▶ [TASK OBJECTIVE]: Rewrite the records with every "chart" changed to "graph" and nothing else altered. Leave out the pictures.

______

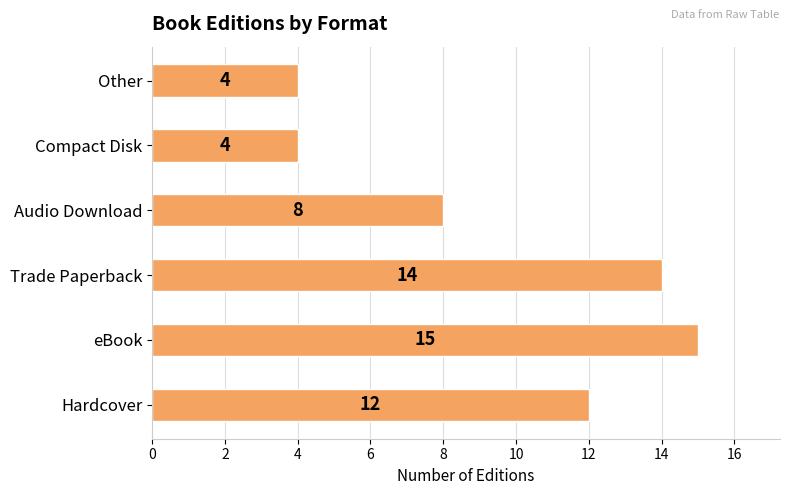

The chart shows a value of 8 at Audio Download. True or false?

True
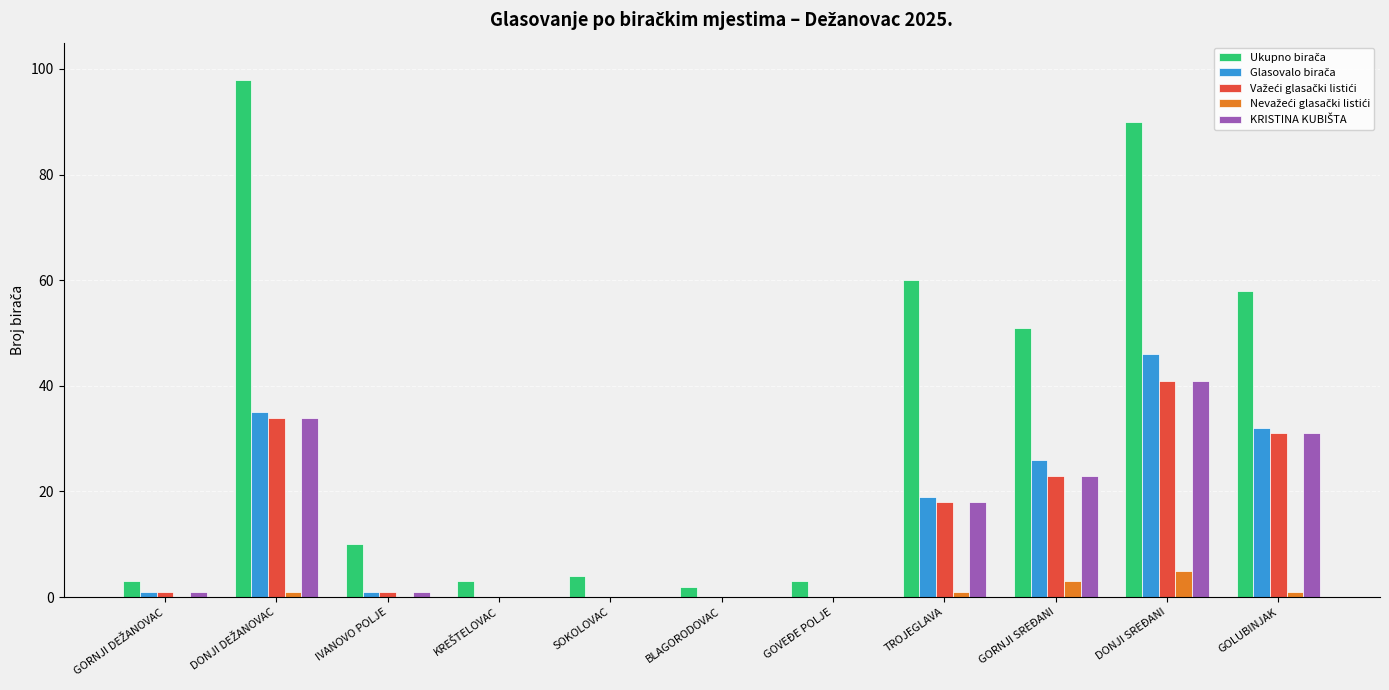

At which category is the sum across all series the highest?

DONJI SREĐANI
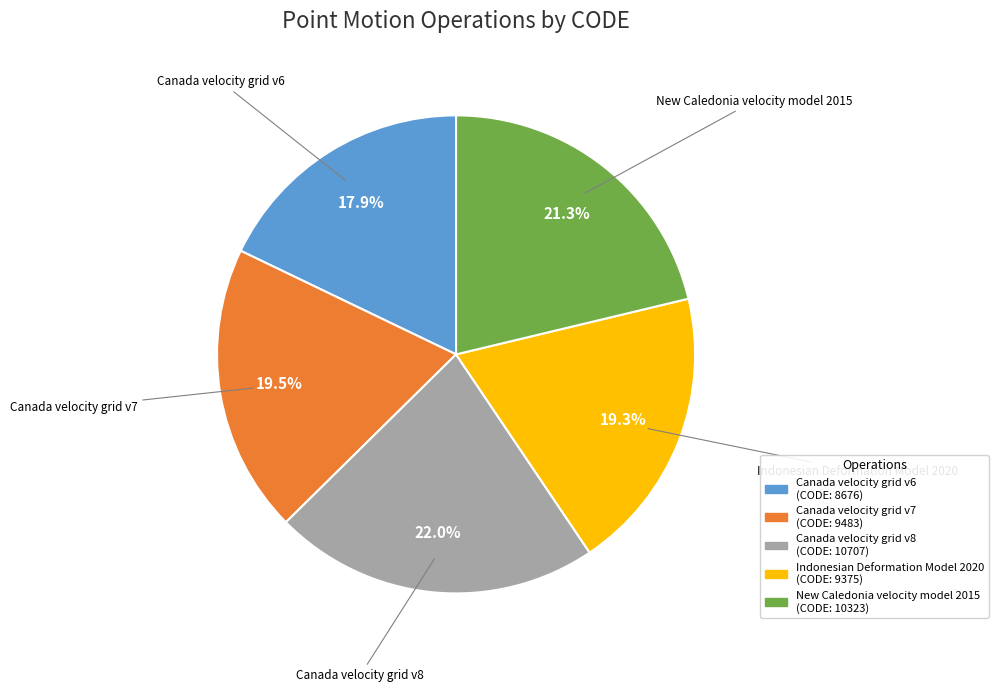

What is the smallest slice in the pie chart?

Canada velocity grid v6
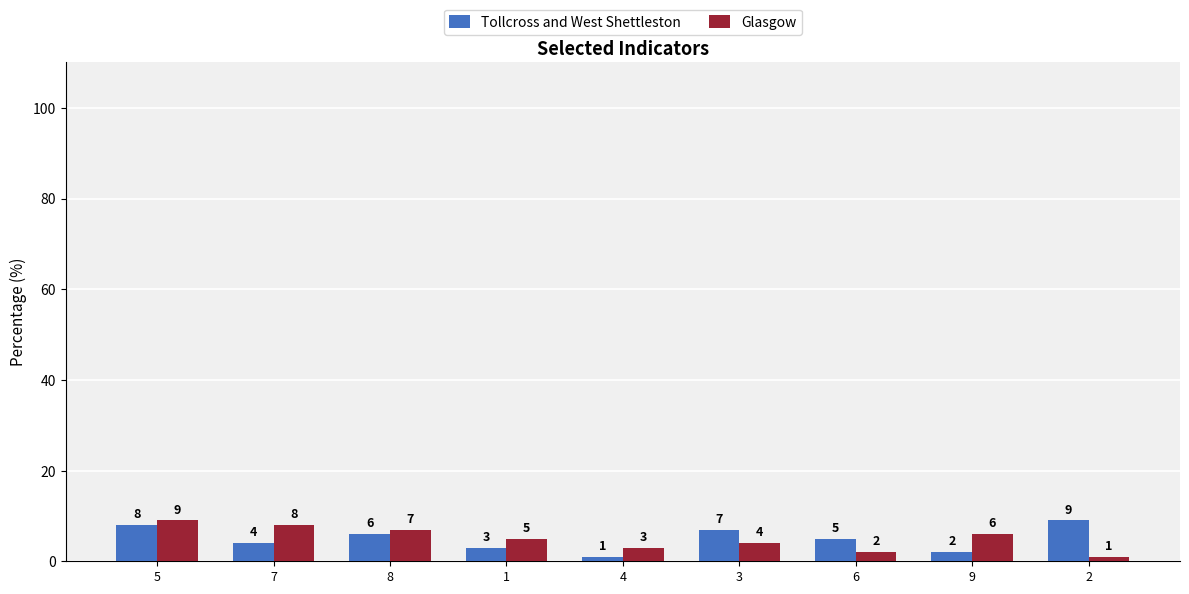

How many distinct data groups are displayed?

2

______

▶ [REPLY]:
The graph shows a value of 8 at Audio Download. True or false?

True

At which category is the sum across all series the highest?

DONJI SREĐANI

What is the smallest slice in the pie graph?

Canada velocity grid v6

How many distinct data groups are displayed?

2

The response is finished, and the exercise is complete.